Initial MRI scan improves detection of aggressive forms of prostate cancer: study
20 Jan 2017
A study has found that suspected prostate cancer sufferers needed to undergo an initial MRI scan for improving the detection of aggressive forms of the disease and reducing the number of men undergoing unnecessary biopsies.
According to the report published in British medical journal The Lancet, an MRI could help 27 per cent of men avoid an unwarranted biopsy, during which a small sample of tissue is removed from the body for examination.

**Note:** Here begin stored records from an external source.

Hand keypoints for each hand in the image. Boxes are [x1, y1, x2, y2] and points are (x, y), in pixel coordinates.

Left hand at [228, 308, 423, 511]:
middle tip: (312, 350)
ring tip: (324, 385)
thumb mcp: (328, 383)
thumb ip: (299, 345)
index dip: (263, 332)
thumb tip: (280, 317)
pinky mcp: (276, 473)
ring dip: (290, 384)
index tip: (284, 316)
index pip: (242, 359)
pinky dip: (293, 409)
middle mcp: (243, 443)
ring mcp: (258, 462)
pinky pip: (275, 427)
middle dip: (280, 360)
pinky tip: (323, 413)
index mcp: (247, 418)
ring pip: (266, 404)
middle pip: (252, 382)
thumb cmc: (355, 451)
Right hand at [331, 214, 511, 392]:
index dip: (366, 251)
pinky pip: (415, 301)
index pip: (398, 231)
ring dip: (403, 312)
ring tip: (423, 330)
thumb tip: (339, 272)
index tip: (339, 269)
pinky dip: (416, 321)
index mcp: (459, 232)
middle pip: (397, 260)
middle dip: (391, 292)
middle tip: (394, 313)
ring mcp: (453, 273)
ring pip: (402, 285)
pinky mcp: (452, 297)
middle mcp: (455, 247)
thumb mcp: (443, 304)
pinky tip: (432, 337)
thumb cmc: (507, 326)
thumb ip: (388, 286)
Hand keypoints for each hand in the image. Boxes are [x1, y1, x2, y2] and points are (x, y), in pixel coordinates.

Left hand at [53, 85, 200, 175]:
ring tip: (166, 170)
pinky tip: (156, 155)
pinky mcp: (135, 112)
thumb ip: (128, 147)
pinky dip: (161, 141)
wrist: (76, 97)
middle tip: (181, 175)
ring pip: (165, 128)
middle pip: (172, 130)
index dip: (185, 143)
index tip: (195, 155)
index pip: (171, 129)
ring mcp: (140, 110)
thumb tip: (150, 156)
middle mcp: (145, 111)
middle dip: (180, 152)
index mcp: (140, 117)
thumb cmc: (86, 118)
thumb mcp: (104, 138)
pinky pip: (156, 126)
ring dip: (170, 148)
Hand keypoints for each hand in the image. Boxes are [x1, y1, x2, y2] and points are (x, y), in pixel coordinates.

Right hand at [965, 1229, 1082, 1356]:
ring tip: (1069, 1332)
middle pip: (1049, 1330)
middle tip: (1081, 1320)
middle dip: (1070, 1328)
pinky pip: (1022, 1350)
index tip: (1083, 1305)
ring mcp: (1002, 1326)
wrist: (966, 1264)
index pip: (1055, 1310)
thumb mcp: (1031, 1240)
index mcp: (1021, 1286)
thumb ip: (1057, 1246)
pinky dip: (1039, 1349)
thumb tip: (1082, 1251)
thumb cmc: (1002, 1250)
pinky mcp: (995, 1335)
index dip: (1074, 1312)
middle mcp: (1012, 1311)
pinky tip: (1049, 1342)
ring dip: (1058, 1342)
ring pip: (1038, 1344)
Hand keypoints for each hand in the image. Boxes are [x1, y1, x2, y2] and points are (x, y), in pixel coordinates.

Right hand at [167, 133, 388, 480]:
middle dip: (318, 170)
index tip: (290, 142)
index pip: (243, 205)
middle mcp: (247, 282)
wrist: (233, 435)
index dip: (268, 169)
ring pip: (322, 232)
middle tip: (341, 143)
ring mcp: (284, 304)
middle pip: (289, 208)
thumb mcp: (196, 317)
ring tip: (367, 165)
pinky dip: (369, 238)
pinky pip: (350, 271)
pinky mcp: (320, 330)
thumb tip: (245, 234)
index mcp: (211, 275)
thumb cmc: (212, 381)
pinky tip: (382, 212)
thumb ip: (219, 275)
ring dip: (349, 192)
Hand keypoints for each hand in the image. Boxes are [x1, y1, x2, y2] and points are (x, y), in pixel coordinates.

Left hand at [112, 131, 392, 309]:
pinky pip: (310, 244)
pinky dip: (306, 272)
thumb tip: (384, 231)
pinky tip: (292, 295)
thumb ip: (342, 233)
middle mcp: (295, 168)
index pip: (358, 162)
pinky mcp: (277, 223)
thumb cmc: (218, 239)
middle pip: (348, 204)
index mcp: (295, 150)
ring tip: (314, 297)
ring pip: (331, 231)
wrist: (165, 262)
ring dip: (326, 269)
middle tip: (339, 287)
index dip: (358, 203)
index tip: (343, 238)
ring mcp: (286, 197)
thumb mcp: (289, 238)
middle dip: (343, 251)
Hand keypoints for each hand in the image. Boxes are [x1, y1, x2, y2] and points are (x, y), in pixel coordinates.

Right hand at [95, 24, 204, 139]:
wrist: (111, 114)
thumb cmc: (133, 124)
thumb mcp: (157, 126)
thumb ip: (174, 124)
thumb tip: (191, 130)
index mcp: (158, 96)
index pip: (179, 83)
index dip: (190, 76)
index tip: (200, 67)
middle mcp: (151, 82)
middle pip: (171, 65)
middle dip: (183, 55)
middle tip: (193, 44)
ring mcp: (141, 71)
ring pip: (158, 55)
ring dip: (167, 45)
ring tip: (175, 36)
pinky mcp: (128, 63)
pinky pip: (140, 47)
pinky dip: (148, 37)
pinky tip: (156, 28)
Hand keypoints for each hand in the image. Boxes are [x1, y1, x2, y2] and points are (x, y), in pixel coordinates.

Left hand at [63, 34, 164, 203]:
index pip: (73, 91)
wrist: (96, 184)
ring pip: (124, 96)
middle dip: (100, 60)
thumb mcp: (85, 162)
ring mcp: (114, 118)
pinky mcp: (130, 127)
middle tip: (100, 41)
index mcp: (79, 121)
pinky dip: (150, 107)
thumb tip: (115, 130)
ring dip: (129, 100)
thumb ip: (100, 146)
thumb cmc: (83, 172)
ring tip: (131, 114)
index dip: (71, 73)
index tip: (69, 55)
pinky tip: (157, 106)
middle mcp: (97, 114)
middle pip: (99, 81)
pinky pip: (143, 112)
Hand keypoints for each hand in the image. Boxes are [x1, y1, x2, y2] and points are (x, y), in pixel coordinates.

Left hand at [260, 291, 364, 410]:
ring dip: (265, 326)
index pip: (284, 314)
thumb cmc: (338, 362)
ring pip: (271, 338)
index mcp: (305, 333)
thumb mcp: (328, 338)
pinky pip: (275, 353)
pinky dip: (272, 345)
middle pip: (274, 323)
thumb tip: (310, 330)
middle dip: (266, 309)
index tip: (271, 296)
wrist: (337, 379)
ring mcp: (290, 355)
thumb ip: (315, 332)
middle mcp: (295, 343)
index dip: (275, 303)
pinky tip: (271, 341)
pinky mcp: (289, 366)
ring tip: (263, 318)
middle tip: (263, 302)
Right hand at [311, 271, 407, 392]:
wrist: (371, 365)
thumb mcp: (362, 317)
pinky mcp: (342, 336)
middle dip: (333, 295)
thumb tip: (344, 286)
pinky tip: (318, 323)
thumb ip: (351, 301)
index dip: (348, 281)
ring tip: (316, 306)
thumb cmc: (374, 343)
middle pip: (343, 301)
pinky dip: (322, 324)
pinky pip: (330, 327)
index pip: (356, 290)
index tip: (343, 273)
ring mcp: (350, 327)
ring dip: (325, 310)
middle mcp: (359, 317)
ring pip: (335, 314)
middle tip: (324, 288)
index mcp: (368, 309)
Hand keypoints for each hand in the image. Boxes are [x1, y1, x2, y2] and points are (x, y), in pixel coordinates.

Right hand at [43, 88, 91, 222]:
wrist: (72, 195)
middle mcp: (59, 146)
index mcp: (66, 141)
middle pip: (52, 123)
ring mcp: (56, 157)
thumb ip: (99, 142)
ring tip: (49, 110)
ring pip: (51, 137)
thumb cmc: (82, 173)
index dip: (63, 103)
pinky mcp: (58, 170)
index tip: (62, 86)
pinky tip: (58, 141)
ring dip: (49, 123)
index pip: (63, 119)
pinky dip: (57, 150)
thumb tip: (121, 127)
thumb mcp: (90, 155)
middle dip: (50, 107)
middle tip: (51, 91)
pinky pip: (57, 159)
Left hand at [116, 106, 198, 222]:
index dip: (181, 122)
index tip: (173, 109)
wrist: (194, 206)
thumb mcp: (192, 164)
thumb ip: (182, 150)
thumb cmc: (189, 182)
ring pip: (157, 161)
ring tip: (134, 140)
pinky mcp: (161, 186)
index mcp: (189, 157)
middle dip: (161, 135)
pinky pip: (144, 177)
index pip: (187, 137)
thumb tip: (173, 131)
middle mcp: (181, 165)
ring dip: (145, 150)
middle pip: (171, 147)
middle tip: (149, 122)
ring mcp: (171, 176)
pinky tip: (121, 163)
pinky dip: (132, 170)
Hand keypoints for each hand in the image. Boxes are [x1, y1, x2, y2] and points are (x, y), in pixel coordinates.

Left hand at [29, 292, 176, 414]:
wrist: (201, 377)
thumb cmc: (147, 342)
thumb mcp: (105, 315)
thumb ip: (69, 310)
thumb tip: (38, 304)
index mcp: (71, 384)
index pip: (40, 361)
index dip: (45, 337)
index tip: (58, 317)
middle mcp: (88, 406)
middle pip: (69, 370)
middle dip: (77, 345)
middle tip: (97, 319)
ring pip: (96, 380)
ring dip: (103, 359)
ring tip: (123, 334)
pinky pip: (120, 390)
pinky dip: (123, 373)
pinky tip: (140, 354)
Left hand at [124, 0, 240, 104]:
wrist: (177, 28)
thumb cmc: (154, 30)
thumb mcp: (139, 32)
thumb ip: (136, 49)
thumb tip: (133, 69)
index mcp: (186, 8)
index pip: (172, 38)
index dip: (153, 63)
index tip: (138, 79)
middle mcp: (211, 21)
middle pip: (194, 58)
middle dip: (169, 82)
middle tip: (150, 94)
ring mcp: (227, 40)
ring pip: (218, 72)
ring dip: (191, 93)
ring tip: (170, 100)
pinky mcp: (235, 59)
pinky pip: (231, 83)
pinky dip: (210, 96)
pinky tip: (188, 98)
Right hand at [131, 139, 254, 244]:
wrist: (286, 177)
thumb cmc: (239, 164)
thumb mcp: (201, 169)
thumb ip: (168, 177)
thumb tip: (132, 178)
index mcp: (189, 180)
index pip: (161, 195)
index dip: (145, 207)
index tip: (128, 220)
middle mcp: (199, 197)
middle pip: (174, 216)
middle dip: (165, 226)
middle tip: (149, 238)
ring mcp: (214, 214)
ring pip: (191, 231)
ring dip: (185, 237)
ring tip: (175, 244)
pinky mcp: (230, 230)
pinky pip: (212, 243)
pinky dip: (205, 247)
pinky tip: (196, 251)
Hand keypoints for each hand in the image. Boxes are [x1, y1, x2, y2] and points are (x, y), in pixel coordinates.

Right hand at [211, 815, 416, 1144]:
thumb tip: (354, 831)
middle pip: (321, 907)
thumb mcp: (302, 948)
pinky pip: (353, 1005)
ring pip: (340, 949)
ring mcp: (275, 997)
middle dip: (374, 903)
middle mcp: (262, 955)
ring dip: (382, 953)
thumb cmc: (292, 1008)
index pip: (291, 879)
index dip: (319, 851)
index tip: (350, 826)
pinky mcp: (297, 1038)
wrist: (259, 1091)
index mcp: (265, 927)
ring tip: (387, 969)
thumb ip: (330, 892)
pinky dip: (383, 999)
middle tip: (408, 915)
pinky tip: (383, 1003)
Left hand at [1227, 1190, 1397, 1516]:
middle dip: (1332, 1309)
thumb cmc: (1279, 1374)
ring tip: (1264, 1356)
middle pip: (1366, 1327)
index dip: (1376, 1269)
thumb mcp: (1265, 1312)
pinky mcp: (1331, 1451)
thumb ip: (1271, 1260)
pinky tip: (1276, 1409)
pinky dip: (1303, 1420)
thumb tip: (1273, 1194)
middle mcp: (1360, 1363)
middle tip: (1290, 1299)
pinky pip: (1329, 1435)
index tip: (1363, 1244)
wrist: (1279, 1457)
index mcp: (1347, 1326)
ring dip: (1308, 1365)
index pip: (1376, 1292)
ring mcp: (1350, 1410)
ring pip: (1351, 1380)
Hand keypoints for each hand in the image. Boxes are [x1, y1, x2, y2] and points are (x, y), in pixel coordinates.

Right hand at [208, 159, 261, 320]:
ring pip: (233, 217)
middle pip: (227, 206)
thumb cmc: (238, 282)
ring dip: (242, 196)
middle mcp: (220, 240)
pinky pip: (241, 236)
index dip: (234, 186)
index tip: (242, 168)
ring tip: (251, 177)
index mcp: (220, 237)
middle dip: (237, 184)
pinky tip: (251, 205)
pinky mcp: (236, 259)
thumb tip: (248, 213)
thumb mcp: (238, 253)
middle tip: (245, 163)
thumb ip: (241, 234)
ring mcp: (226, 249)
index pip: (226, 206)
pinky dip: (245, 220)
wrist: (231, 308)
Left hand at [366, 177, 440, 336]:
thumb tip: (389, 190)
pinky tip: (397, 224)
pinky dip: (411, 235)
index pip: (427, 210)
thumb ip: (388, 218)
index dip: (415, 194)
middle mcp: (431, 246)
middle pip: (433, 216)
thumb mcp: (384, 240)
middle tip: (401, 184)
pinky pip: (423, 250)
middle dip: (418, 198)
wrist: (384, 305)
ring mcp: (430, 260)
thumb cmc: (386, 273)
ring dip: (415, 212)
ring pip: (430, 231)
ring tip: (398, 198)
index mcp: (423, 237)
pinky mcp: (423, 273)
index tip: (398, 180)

The researchers found that adding an MRI scan could also cut the number of men diagnosed with a cancer that later proved harmless, by 5 per cent.
They found a multi-parametric MRI scan could provide detailed information about the cancer, such as how well-connected to the bloodstream it was, which could in turn help distinguish between aggressive and harmless types.
Over 570 men with suspected prostate cancer – that is, those found to have elevated levels of the prostate-specific antigen (PSA) protein in their blood or other symptoms – were given an MRI scan followed by two types of biopsy as part of the study.
According to the researchers the MRI scan correctly identified 93 per cent of aggressive cancers, while most commonly used biopsy type only diagnosed about half.
Though prostate cancer was the most common cancer in British men, the testing for it was hardly perfect.
Men are advised to go for biopsy, it they had high prostate specific antigen (PSA) levels in the blood.
Random samples are then drawn with needles from the whole of the prostate. The procedure could miss a cancer that was there, fail to spot whether it was aggressive, and cause side-effects including bleeding, serious infections and erectile dysfunction.
"Taking a random biopsy from the breast would not be accepted, but we accept that in prostate," said Dr Hashim Ahmed, a consultant and one of the researchers.